Bien entendu, cette discipline servait à merveille l’adaptation physique et mentale de l’être humain face à un clavier de piano.

Ce qui était proprement incroyable, c’est qu’après avoir assimilé son message, les pires difficultés fondaient comme le sucre dans le café.

D.M. : Parle-nous de l’un des concerts les plus mémorables auquel tu as assisté !

D.N. : Bien entendu, l’évocation de ce souvenir ne va pas sans en faire ressurgir d’autres non moins intenses et tout aussi inoubliables.

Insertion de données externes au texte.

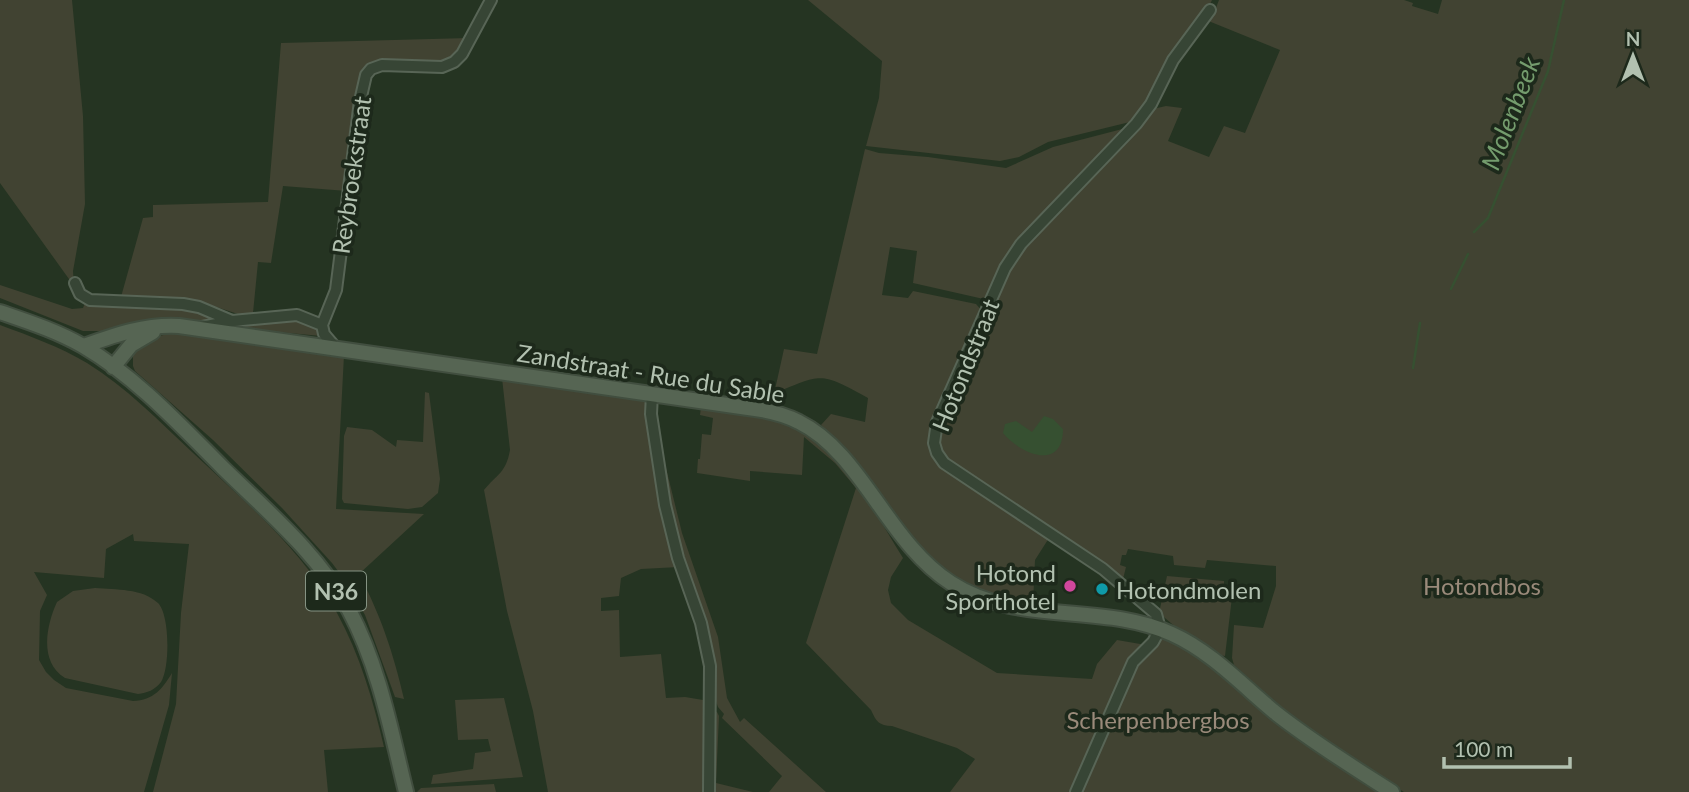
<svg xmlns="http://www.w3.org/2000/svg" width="1689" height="792" font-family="Lato,sans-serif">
<rect width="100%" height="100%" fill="#253422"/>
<!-- green -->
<path fill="#414332" d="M 0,0 L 72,0 L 83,116 L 85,204 L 73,271 L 74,286 L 0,183 Z
M 808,0 L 1212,0 L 1208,9 L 1134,121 L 1048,142 L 1019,157 L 1000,161 L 866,146 L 879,98 L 882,61 Z
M 1219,0 L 1404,0 L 1413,3 L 1412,6 L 1438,14 L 1442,0 L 1689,0 L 1689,792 L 1404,792 L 1335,749 L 1295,719 L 1234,665 L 1232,658 L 1234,625 L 1263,628 L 1276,586 L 1276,566 L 1207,560 L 1205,568 L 1174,565 L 1173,556 L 1128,549 L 1126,555 L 1122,555 L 1120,565 L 1126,567 L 1123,579 L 948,462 L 938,446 L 938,431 L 1010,268 L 1020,252 L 1153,109 L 1166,106 L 1182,108 L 1168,141 L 1209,157 L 1224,126 L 1245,133 L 1280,50 L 1206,20 L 1214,13 Z
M 469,38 L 461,52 L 448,62 L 373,64 L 347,191 L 283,186 L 271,263 L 258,262 L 253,313 L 238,314 L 201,302 L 121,297 L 143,218 L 153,217 L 153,205 L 268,202 L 281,43 Z
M 1130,127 L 1041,218 L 988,300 L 913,283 L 917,251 L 890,247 L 882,295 L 908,298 L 913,291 L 976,304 L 983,312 L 932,429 L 928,446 L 943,466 L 1049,538 L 1035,560 L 1033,604 C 1008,599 984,594 961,582 C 903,552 869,470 821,425 L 831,414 L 865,422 L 868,398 C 822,373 823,372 774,394 L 784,349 L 817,354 L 865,149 L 879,153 L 928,157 L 1006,168 L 1053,147 Z
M 0,285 L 72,309 L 83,308 L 85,303 L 187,307 L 218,319 L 142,325 L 103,331 L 83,331 L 0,298 Z
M 298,318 L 318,327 L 321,336 L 236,328 L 237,324 Z
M 0,325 C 30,336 60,347 87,363 C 126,387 159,421 192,452 C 244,501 302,549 337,613 C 360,655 373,700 384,747 L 324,750 L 328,792 L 153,792 L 176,704 L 181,613 L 189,544 L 134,541 L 133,534 L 106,549 L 104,578 L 34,572 L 47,595 L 40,611 L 39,660 L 46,672 L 54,680 L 66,688 L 133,701 C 154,700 162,689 172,673 L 169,705 L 144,792 L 0,792 Z
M 168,334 L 189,334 L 344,355 L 336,509 L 424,514 L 359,574 C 381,616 393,652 404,699 L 395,697 L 365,615 L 347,583 L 332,563 L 282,508 L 213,440 L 135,371 L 133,366 L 133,353 L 150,338 Z
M 502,378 L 648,400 L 679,567 L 641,569 L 621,578 L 619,596 L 601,598 L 601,611 L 619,610 L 620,657 L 661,654 L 666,698 L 685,697 L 709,701 L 708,792 L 548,792 L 533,711 L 507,611 L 484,490 C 497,474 506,473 510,450 Z
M 425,392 L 429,393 L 440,479 L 438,493 L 422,507 L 408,509 L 344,503 L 342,499 L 344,436 L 347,427 L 372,430 L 396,447 L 397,440 L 423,442 Z
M 701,407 C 723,410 748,412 770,418 C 836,438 869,503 903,558 L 891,577 L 888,590 L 891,603 L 908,620 L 997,673 L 1092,679 L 1097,664 L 1117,640 L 1146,645 L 1156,635 L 1185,647 L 1382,792 L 950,792 L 975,759 L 957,748 L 892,726 C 879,726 876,721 871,710 L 806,643 L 856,488 L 835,463 L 804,437 L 802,475 L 750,471 L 750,481 L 697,473 L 698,459 L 700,459 L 702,434 L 711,435 L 713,418 L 700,415 Z
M 662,467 L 666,468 L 682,533 L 718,637 L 727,698 L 740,722 L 744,718 L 826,792 L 769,792 L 782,776 L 722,718 L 724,714 L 718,707 L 713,693 Z
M 1167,576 L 1224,581 L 1224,595 L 1232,597 L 1225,656 L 1218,655 L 1178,629 L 1159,613 Z
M 95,588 C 116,590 142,588 158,603 C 170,615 170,668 161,682 C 155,690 147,693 138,694 L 65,678 C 39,662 46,626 57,602 L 73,591 Z
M 504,698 L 523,777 L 431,784 L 433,775 L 473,769 L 475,753 L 491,751 L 488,739 L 458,740 L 455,700 Z
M 712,710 L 717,712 L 719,716 L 716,783 L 753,792 L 711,792 Z
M 494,784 L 496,792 L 518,792 L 417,792 L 421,788 Z"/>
<!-- water -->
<path fill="#365031" d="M 1044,416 L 1053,419 L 1063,429 C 1063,472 1020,454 1003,433 L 1005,424 L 1016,421 L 1032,432 Z"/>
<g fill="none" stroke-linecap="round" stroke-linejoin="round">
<!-- stream -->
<path stroke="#365031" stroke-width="2.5" d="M 1474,232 L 1488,218 L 1548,71 L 1564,0
M 1451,289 L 1468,254
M 1413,368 L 1420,323"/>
<!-- minor casing -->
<g stroke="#586556" stroke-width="14">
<path id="minor" d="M 75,283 L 80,294 L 90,300 L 183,304 L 199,307 L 232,321
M 201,327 L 232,321 L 297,315 L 322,325
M 336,348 L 324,334 L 322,325 L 336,290 L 360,101 L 366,75 L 371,69 L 382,65 L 442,67 L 454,62 L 462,54 L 491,0
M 652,394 L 651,414 L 665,505 L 678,558 L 701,623 L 710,666 L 709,792
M 1076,792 L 1133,662 L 1153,642 L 1160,629 L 1156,614 L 1103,569 L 944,463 L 937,453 L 934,443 L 937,422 L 1005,268 L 1021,244 L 1136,124 L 1151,104 L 1173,60 L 1210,10"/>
</g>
<!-- major casing -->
<g stroke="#414e3f" stroke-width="18">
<path id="major" d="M 0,312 C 29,322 57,331 83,346 C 136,377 180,425 223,468 C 268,512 318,554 349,610 C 379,666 391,731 406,792
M 84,346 C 115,335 145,324 179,326 L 748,408 C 765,410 784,414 799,422 C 862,453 888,543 951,583 C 1017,626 1102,602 1172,634 C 1212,652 1244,687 1277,714 C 1314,743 1353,767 1392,792
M 113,367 L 131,345 L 153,332"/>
</g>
<!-- minor -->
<use href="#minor" stroke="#374535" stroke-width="10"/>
<!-- major -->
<use href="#major" stroke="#566553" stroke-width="14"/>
</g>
<!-- markers -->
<circle fill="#d1479c" stroke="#1d291b" stroke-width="2.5" cx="1070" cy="586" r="7"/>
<circle fill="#0f9aa8" stroke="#1d291b" stroke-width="2.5" cx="1102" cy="589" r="7"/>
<g text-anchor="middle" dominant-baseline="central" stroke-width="7" stroke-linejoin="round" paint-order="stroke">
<!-- shield labels -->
<rect fill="#1d291b" stroke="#859383" stroke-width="2" x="306" y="571.5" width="60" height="39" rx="5"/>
<g font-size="23" font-weight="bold" fill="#b2c1b0">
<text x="336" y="591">N36</text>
</g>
<!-- street labels -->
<g font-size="24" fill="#b2c1b0" stroke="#1d291b">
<text transform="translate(351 175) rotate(-82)">Reybroekstraat</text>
<text transform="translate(965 365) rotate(-68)">Hotondstraat</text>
<text transform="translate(651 373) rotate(9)">Zandstraat - Rue du Sable</text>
</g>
<!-- poi labels -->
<g font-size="24" fill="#b2c1b0" stroke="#1d291b" text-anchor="end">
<text x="1056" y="572">Hotond<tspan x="1056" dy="28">Sporthotel</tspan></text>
<text x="1116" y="589" text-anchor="start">Hotondmolen</text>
</g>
<!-- park labels -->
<g font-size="24" fill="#9a8a7a" stroke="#1d291b">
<text x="1482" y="585">Hotondbos</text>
<text x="1158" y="719">Scherpenbergbos</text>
</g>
<!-- water labels -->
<g font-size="26" font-style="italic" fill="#749c6d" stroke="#1d291b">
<text transform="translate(1510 113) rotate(-69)">Molenbeek</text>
</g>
</g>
<!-- north arrow -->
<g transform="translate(1633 56)" stroke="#1d291b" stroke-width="5" paint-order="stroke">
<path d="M0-5L12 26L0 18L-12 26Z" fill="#b2c1b0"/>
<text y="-10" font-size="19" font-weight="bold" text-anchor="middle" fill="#b2c1b0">N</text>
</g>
<!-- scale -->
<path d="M1444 757v10h126v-10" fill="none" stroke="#b2c1b0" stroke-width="3.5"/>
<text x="1454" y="757" font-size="21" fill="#b2c1b0" stroke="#1d291b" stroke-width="5" paint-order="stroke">100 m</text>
</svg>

Il me semble encore entendre Irmgard Seefried chantant des lieder de Schumann (l’amour et la vie d’une femme) ainsi que de Mendelssohn (sur les ailes du chant) et Strauss à la Salle Gaveau ; c’était vers la fin des années 50 et elle était accompagnée par le pianiste Erik Werba. Quelle incomparable interprète de Mozart ! Très inspirée, la pureté de sa voix était exceptionnelle. Et le public ensorcelé ne voyait plus en elle un être humain mais un ange. Et Fischer-Dieskau, Elisabeth Schwarzkopf, Gundula Janowitz, Gérard Souzay, etc…

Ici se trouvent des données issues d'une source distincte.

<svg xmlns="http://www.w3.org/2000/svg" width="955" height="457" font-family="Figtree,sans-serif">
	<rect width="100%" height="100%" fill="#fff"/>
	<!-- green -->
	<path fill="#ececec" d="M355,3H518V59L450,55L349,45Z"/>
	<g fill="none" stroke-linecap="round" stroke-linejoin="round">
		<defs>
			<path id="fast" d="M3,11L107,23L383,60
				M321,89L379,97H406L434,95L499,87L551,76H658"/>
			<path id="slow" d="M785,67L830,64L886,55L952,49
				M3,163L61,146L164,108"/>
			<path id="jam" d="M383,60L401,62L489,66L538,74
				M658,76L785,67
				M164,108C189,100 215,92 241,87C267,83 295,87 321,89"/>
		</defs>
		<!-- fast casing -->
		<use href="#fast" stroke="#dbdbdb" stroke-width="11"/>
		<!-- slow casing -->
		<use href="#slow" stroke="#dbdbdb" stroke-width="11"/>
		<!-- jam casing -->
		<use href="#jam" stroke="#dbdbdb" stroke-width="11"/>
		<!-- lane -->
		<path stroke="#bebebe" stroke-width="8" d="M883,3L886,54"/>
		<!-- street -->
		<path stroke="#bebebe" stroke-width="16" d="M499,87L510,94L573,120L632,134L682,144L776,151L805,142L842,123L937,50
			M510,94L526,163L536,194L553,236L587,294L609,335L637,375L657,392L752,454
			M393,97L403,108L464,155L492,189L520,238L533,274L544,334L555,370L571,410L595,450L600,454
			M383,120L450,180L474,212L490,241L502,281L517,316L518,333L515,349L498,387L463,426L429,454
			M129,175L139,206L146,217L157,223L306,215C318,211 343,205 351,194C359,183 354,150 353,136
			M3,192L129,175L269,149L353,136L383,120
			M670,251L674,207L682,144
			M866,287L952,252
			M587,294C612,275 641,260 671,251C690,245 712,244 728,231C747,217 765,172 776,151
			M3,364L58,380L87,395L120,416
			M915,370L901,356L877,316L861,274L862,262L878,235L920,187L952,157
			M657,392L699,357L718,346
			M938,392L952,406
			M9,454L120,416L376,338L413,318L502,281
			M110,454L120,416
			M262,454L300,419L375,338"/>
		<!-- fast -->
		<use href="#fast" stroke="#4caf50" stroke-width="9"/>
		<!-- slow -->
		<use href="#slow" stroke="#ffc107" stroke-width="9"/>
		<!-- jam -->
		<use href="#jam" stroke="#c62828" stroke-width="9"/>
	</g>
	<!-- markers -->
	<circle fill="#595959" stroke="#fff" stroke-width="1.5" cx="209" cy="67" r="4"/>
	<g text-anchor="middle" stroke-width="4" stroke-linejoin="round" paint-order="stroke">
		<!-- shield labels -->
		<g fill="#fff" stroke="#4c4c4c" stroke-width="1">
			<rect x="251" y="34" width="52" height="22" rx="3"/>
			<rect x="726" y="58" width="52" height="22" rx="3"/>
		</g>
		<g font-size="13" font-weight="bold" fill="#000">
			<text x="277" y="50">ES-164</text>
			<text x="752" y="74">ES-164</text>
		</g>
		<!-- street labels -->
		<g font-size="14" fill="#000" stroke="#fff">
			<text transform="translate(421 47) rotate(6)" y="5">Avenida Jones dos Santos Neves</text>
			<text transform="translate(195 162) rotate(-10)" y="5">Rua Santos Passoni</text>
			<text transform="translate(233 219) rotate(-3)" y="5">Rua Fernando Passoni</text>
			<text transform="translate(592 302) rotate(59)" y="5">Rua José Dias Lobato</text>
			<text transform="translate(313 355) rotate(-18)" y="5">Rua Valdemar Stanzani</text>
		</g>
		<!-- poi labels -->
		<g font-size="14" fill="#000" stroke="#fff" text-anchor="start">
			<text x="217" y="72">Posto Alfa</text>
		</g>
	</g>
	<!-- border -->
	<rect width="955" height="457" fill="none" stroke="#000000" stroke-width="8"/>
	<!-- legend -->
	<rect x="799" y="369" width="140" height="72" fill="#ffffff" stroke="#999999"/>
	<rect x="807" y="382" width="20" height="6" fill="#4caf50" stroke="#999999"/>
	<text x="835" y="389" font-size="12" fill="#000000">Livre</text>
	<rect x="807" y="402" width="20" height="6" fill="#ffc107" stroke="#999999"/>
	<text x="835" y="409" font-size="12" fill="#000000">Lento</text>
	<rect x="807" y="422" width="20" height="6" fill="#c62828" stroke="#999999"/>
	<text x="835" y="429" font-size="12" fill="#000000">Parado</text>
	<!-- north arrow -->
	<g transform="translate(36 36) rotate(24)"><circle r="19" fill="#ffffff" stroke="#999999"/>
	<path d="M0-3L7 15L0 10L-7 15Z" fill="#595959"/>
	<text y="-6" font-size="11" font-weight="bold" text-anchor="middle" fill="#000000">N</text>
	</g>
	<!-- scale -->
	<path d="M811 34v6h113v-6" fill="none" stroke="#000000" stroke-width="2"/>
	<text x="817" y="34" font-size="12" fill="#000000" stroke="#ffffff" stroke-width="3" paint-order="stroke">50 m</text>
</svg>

Peut-être suis-je dans l’erreur en constatant que ces soirées de Lieder, très fréquentes à l’époque, ne passionnent plus guère les foules, du moins à Paris.

Autre mode qui s’est perdue : c’est la soirée de trois concerti d’auteurs et d’époques différentes. Tous les solistes, même les moins connus, se sont adonnés à ce marathon, sûrs par avance de jouer à guichet fermé avec cette formule. J’ai eu l’occasion d’entendre ainsi Maria Tagliaferro, Michelangeli, etc… Mais je me souviens surtout de Georges Enesco, vers la fin de sa vie, qui gratifia le public parisien du théâtre des Champs Elysées d’une interprétation inoubliable, chaleureuse et inspirée de 3 concertos pour violon de Bach, Beethoven et Brahms (il ne manquait que Berg et Bartók mais la soirée aurait été trop longue). Il était accompagné par l’orchestre le plus prestigieux de l’époque qui, en remplaçant quelques membres, est devenu par la suite l’Orchestre de Paris.

J’interromps ici mon récit pour raconter une anecdote qui découle indirectement de ma présence au concert d’Enesco qui faisait se côtoyer trois compositeurs commençant tous par la lettre B. Au Conservatoire de Versailles, j’ai eu pendant quelques années un directeur qui était un de mes amis d’enfance et qui composait une musique atonale très avant-gardiste. Il se nommait Paul Méfano et me manifestait une amitié très chaleureuse. Le jour où il m’apprit qu’il se considérait comme l’héritier spirituel de Darius Milhaud et d’Olivier Messiaen, l’idée me vint de lui faire plaisir en lui proposant un projet de récital de ses œuvres voisinant avec une œuvre de Milhaud et une autre de Messiaen ; il me répondit avec l’humour froid dont il avait (et a toujours) le secret : « Ce qui me gêne dans ce projet, vois-tu, c’est que le public pense que tu n’aimes pas Mozart ». Et pour bien persuader le public du contraire, il m’accompagna, le jour de mon départ à la retraite, dans trois concerti de Mozart au Théâtre Montansier avec l’ensemble des professeurs de l’établissement qui s’étaient entendus entre eux pour m’offrir ce geste d’amitié ; ils avaient été mes collègues pendant 36 ans et ce concert restera longtemps comme l’un des plus beaux souvenirs de ma vie.